There are three parts to a data binding:
- Mapping the live data as it comes into and out of services.
- Providing XML schema based on Java objects for dynamic ?wsdl URLs and java2ws.
- Generating Java code from WSDL for wsdl2java (and, theoretically, dynamic clients).
All data bindings provide the live data mapping. The other two facilities are optional.
Data Mapping
Data bindings provide data mapping by implementing the org.apache.cxf.databinding.DataBinding interface. The AbstractDataBinding class in the same package provides some common functionality.
To add a data binding, you will need to create a class that implements DataBinding, perhaps by extending AbstractDataBinding.
Formats
Each data binding supports one or more formats for the data in transit. A 'format' is a Java representation of XML. CXF works, primarily, with STaX. Thus, all data bindings must support XMLStreamReader and XMLStreamWriter as formats. Some interceptors expect to be able to read or write DOM Nodes. Thus, new data bindings should also support this format. Data bindings advertise their supported data formats via their implementation of two functions from DataBinding, e.g.:
public Class<?>[] getSupportedReaderFormats() {
return new Class[] {XMLStreamReader.class, Node.class};
}
public Class<?>[] getSupportedWriterFormats() {
return new Class[] {XMLStreamWriter.class, Node.class};
}
Readers and Writers
All the work of mapping is done by objects that implement DataReader<Format> and DataWriter<Format>, where 'Format' is a representation class as defined above. CXF code obtains readers and writers from data binding objects via
<T> DataReader<T> createReader(Class<T> cls);
<T> DataWriter<T> createWriter(Class<T> cls);
Such a call might look like:
DataReader<XMLStreamReader> reader = binding.createReader(XMLStreamReader.class);
Please read the javadoc for these interfaces, as it has a reasonably complete explanation of their contracts.
Getting Set Up
If you've read the reader and writer interfaces, you've seen that these objects are required to take XML and produce Java object, and vica versa. In general, data bindings need to obtain information about the service in order to implement their mapping. Data bindings obtain this information from the CXF service model in their initialize methods. The service model describes the operations, messages, and parts of the service.

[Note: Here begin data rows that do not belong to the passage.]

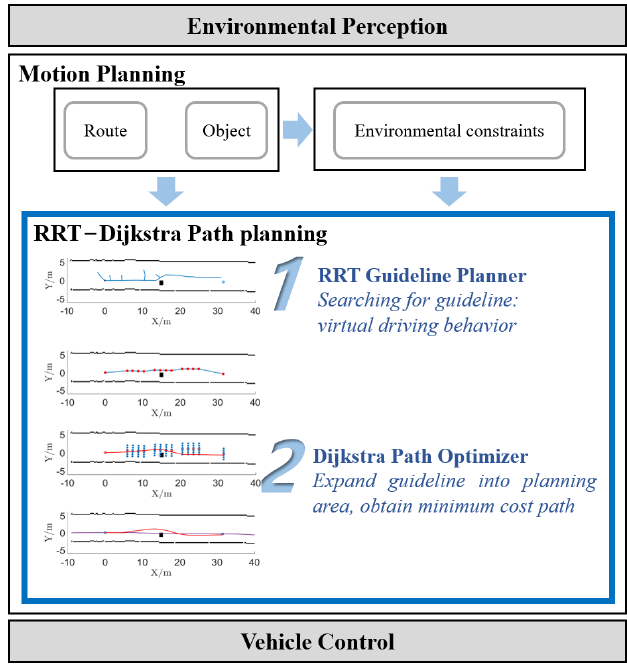
Figure 1. Strategy architecture.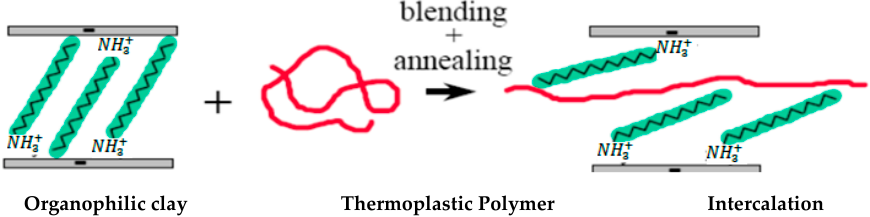
Figure 7. Melt blending technique for the preparation of polymer/clay nanocomposites.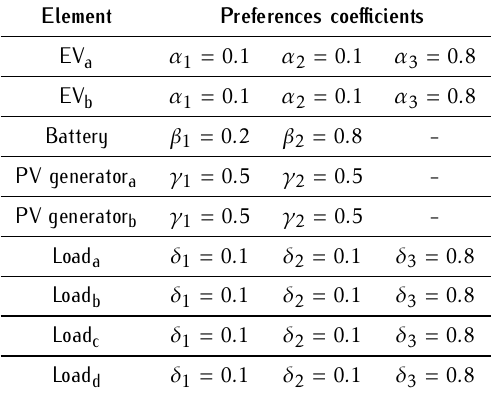
Table 1. Parameters of grid elements for scenario (a)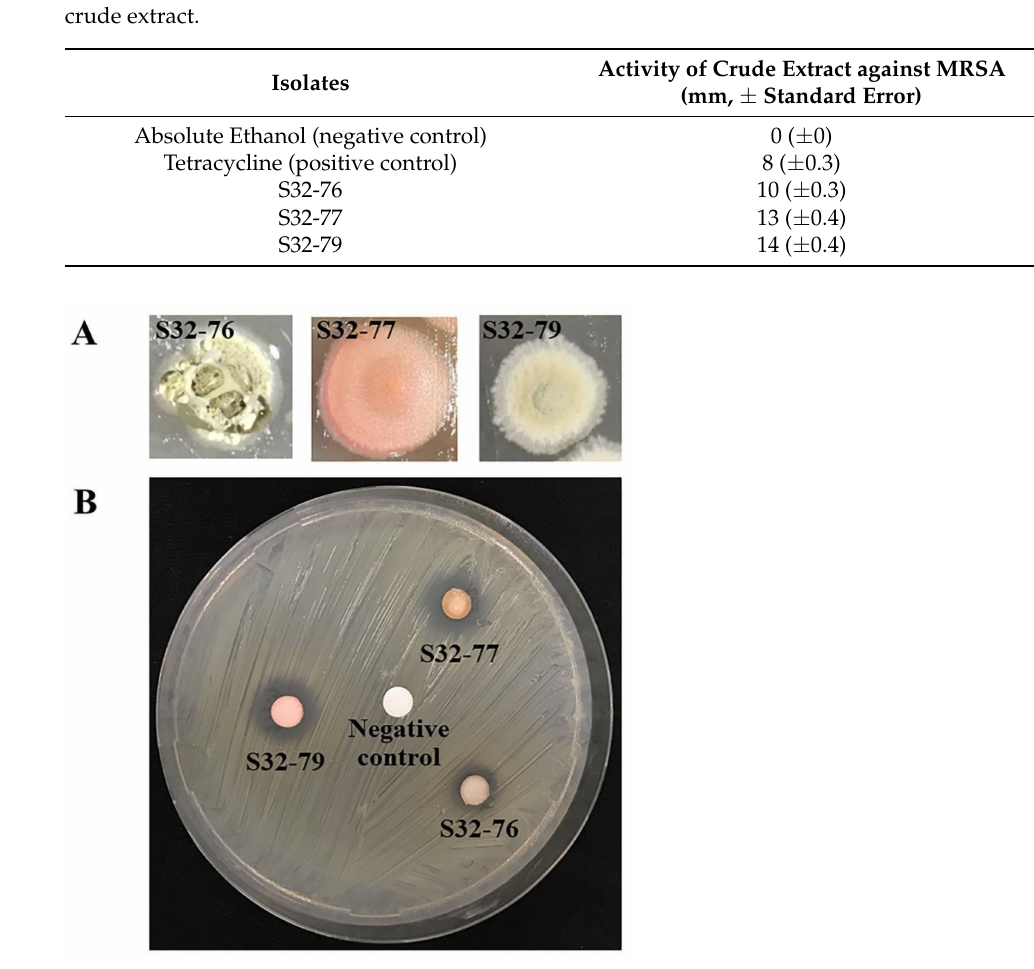
Figure 7. Colonies of three selected Streptomyces isolates (strains S32-76, S32-77, and S32-79) ( A ); and their activities against MRSA in their ethyl acetate extracts of cell culture supernatant ( B ). In ( A ), colony morphology was observed on an ISP3 medium after seven days of incubation at 28 ◦ C under stereomicroscope. In ( B ), three paper disks (6 mm in diameter) loaded with 40 µ L of crude extracts were plated on nutrient agar overlayed by MRSA. The center was a negative control disk loaded with 40 µ L of absolute ethanol. All discs were completely dried before placing on the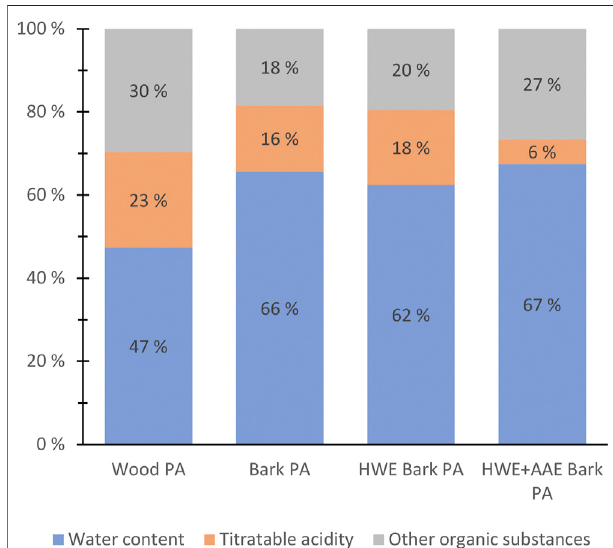
FIGURE 5 | Basic chemical composition of pyroligneous acids (PAs) produced from wood, bark, hot water-extracted (HWE) bark or HWE+alkaline alcohol-extracted (AAE) bark of hybrid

The initialize method is often the most complex part of a data binding, as it must work with the WSDL model of a service, perhaps in conjunction with Java reflection on the service implementation class, to determine the mappings from parts to objects. The 'front end' sets up the service model based on WSDL contents or annotations or other information, but it is left to the data binding to work out the gory details. It is very likely that some refactoring could move code from the existing data bindings to common code; anyone willing to do the necessary heavy thinking is welcome to join in.
At the end of the initialization process, the data binding object should know what Java objects it is prepared to operate on and what XML types or elements it is prepared to work with.
XML Schema
Internally, CXF uses XML Schema as it's XML type vocabulary. The front ends annotate the service model with XML schema information when it is available to them. Data bindings provide XML schema.
There are no APIs in the DataBinding interface for schema. Instead, data bindings add schema information to the service model. As of CXF 2.1, they add it twice: once as objects in the XmlSchema object model, and once as a DOM document. This is an artifact of workarounds to problems with XmlSchema, and we hope to remove it some day.
org.apache.cxf.xmlbeans.XmlBeansDataBinding and its related classes provide a relatively clean and simple example of this process.